Task directions
Please retype the records below exactly, leaving out any pictures.

[Collected data]
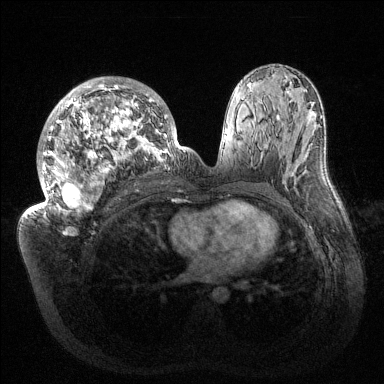
Breast MRI (dynamic contrast-enhanced), one axial slice; slice 79 of 144 in the series (ordered by position); dynamic contrast-enhanced series, time point 2 of 6 at this slice position (early post-contrast); 1.5 T; TE 1.5 ms, TR 4.6 ms; 1.2 mm slice thickness; 384 × 384 image matrix. Female patient.
Annotated regions visible in this slice (semi-automatic segmentation, software-assisted and operator-edited):
- enhancing-tissue mask used for the functional tumour volume (all voxels passing the contrast-enhancement thresholds inside the analysis volume; usually the tumour): bounding box [x1, y1, x2, y2] px = [32, 77, 187, 214]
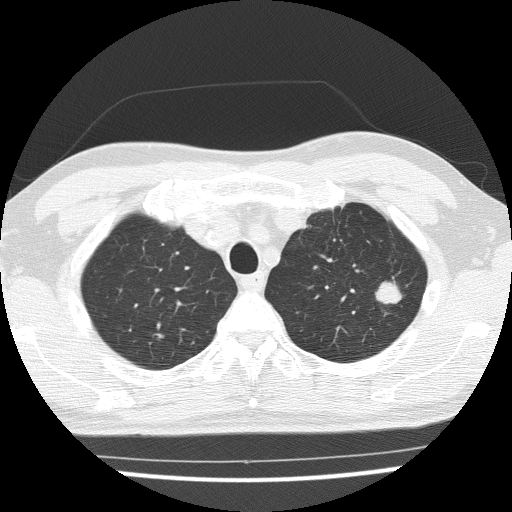
Axial slice from a low-dose chest CT screening exam; third annual screen; lung window (W 1500 / L -600 HU); 2 mm slice thickness; lung (sharp) reconstruction kernel (FC51); slice 33 of 154 in the series; 512 × 512 image matrix. Male, age 65 years at enrolment. Current smoker at enrolment.
Expert-annotated lung lesion, bounding box [x1, y1, x2, y2] px = [358, 273, 412, 320]. Reader record for this screening exam (exam-level; its link to the box is not recorded): non-calcified nodule or mass ≥4 mm, left upper lobe, 16 × 15 mm, poorly defined margins, soft tissue attenuation, pre-existing on the prior screen: yes; interval growth: yes. Participant outcome: lung cancer diagnosed 42 days after this screen — squamous cell carcinoma, NOS, left upper lobe, moderately differentiated (G2), stage IA (AJCC 6th edition), 25 mm at pathology.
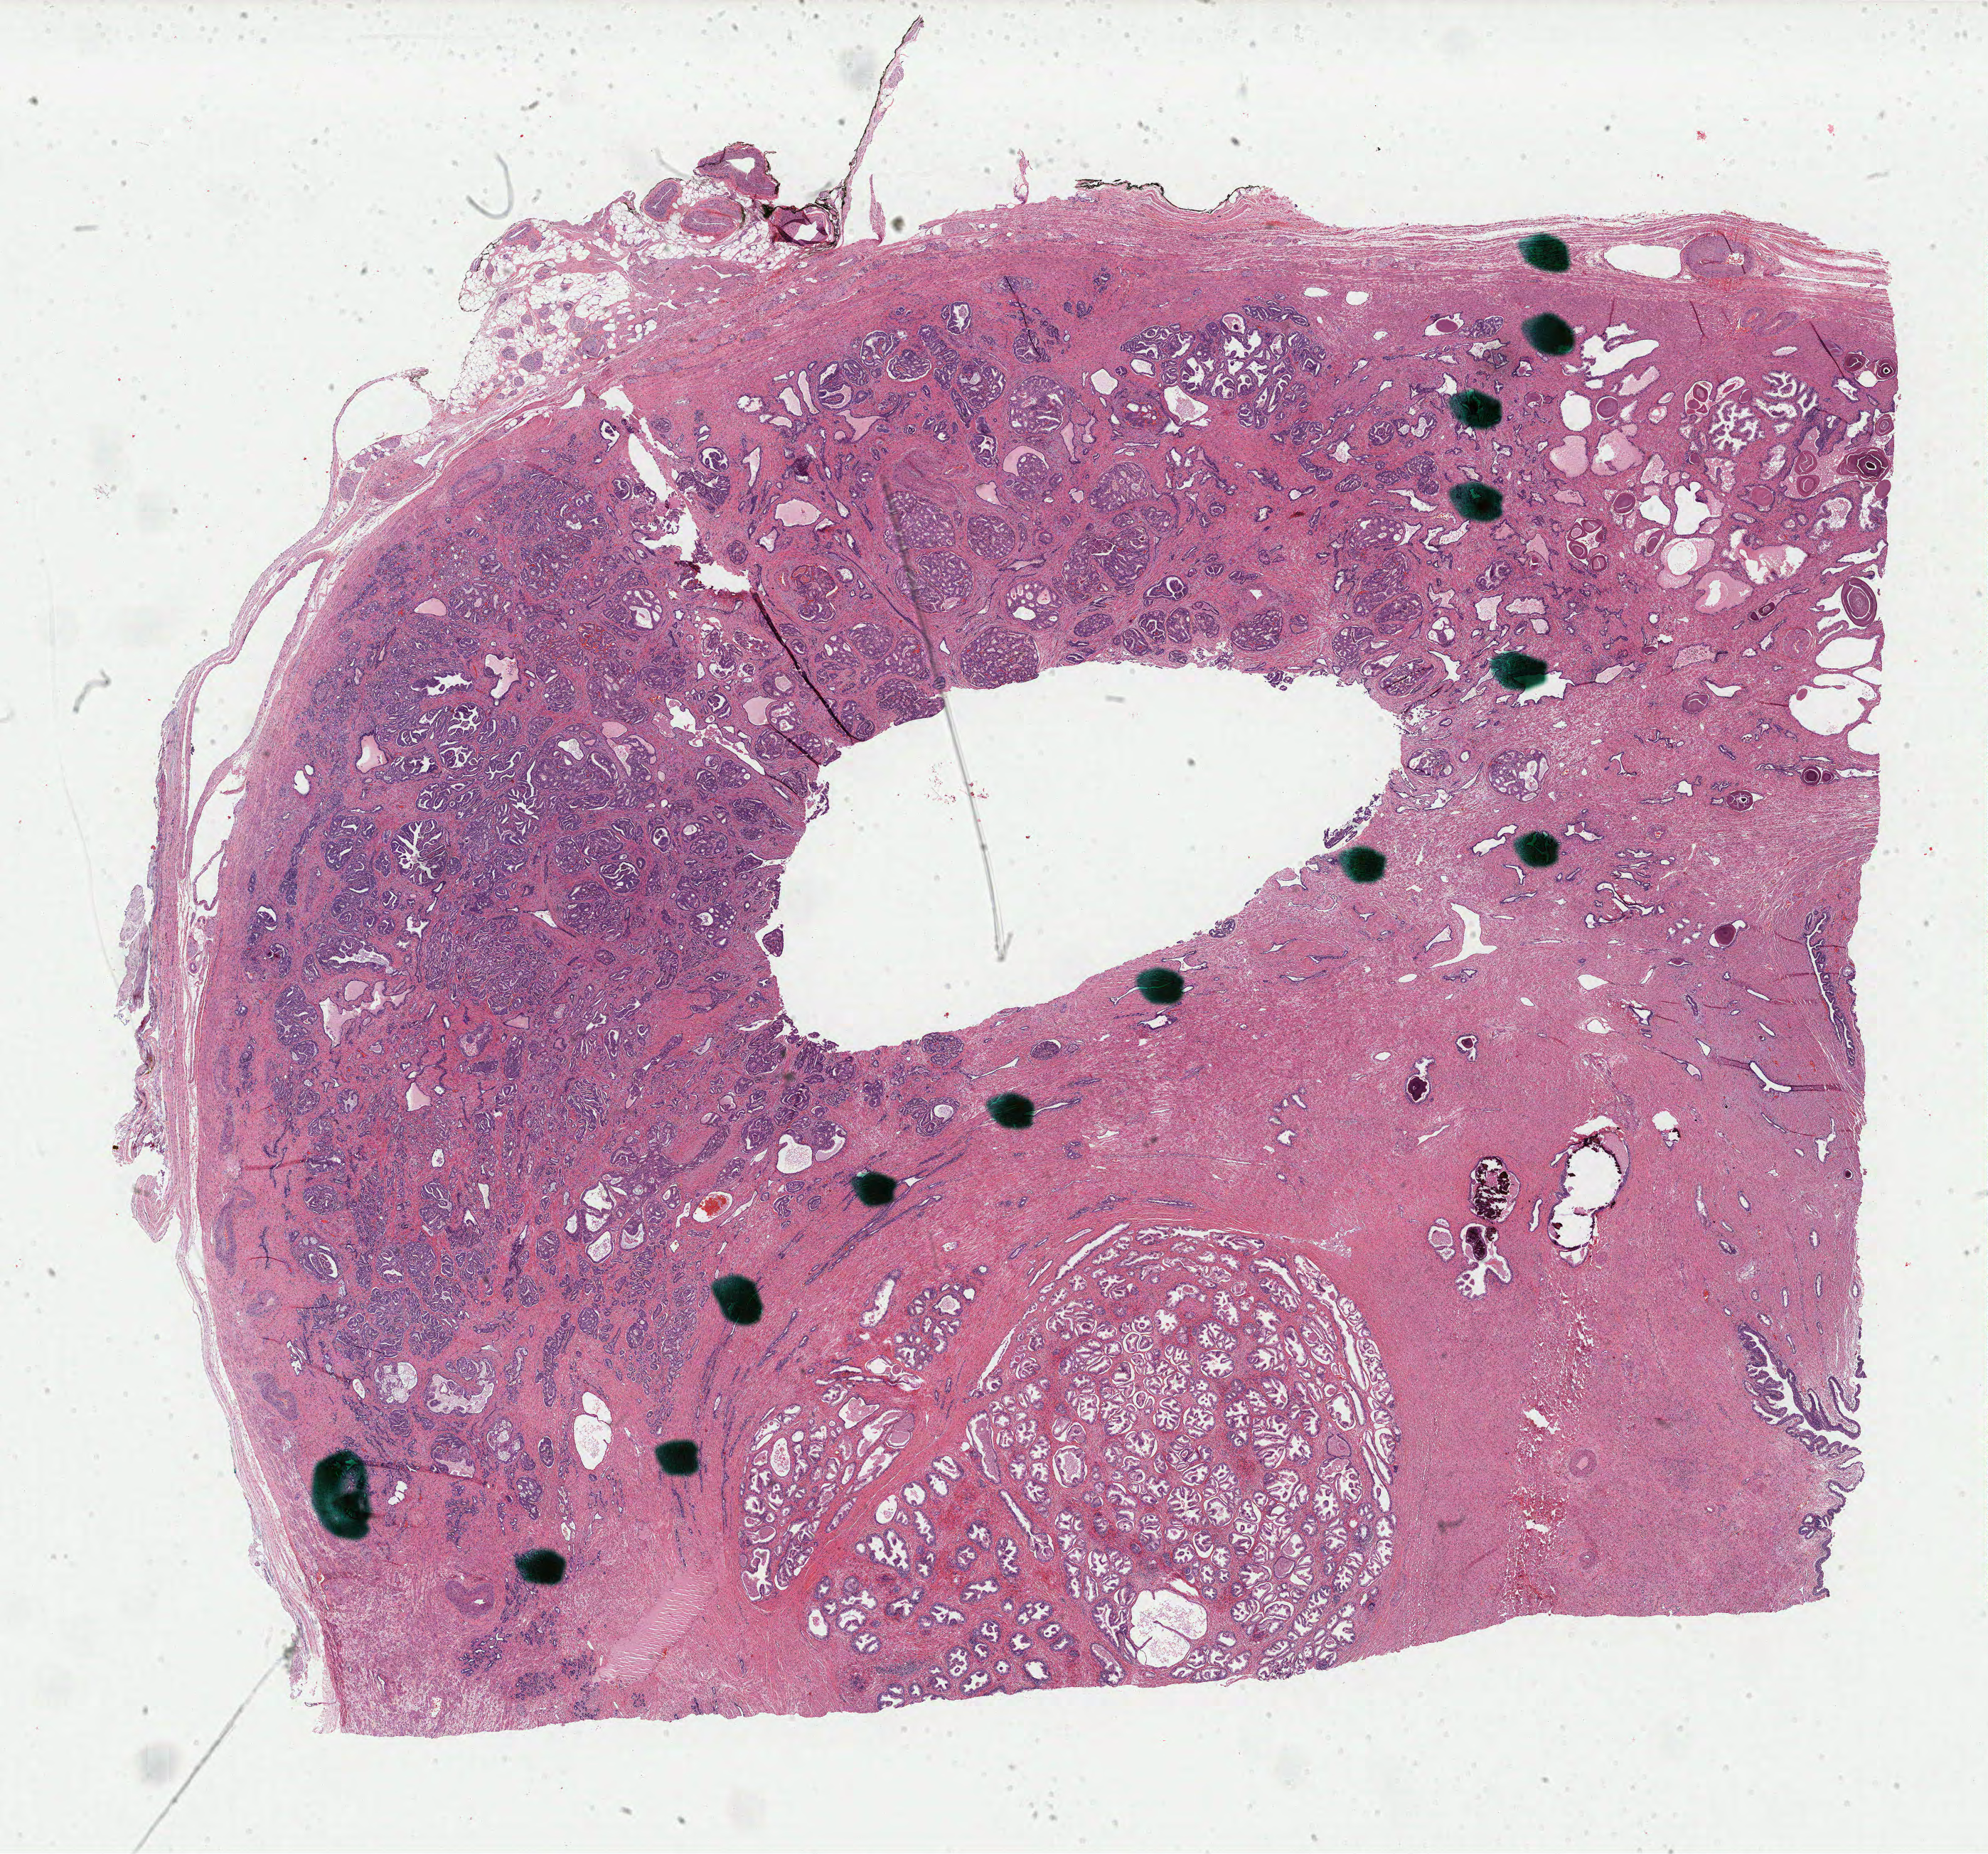
Digitized H&E tissue section (whole slide), shown as a low-resolution overview of the whole scanned area (about 22.2 x 20.7 mm, from a 40x scan), FFPE section, sample: primary tumour, prostate. Male patient; age at initial diagnosis 65 years. Gleason score: 7 (4+3).
- laterality: bilateral
- pathologic diagnosis: Adenocarcinoma, NOS (prostate gland)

Task output
Breast MRI (dynamic contrast-enhanced), one axial slice; slice 79 of 144 in the series (ordered by position); dynamic contrast-enhanced series, time point 2 of 6 at this slice position (early post-contrast); 1.5 T; TE 1.5 ms, TR 4.6 ms; 1.2 mm slice thickness; 384 × 384 image matrix. Female patient.
Annotated regions visible in this slice (semi-automatic segmentation, software-assisted and operator-edited):
- enhancing-tissue mask used for the functional tumour volume (all voxels passing the contrast-enhancement thresholds inside the analysis volume; usually the tumour): bounding box [x1, y1, x2, y2] px = [32, 77, 187, 214]
Axial slice from a low-dose chest CT screening exam; third annual screen; lung window (W 1500 / L -600 HU); 2 mm slice thickness; lung (sharp) reconstruction kernel (FC51); slice 33 of 154 in the series; 512 × 512 image matrix. Male, age 65 years at enrolment. Current smoker at enrolment.
Expert-annotated lung lesion, bounding box [x1, y1, x2, y2] px = [358, 273, 412, 320]. Reader record for this screening exam (exam-level; its link to the box is not recorded): non-calcified nodule or mass ≥4 mm, left upper lobe, 16 × 15 mm, poorly defined margins, soft tissue attenuation, pre-existing on the prior screen: yes; interval growth: yes. Participant outcome: lung cancer diagnosed 42 days after this screen — squamous cell carcinoma, NOS, left upper lobe, moderately differentiated (G2), stage IA (AJCC 6th edition), 25 mm at pathology.
Digitized H&E tissue section (whole slide), shown as a low-resolution overview of the whole scanned area (about 22.2 x 20.7 mm, from a 40x scan), FFPE section, sample: primary tumour, prostate. Male patient; age at initial diagnosis 65 years. Gleason score: 7 (4+3).
- laterality: bilateral
- pathologic diagnosis: Adenocarcinoma, NOS (prostate gland)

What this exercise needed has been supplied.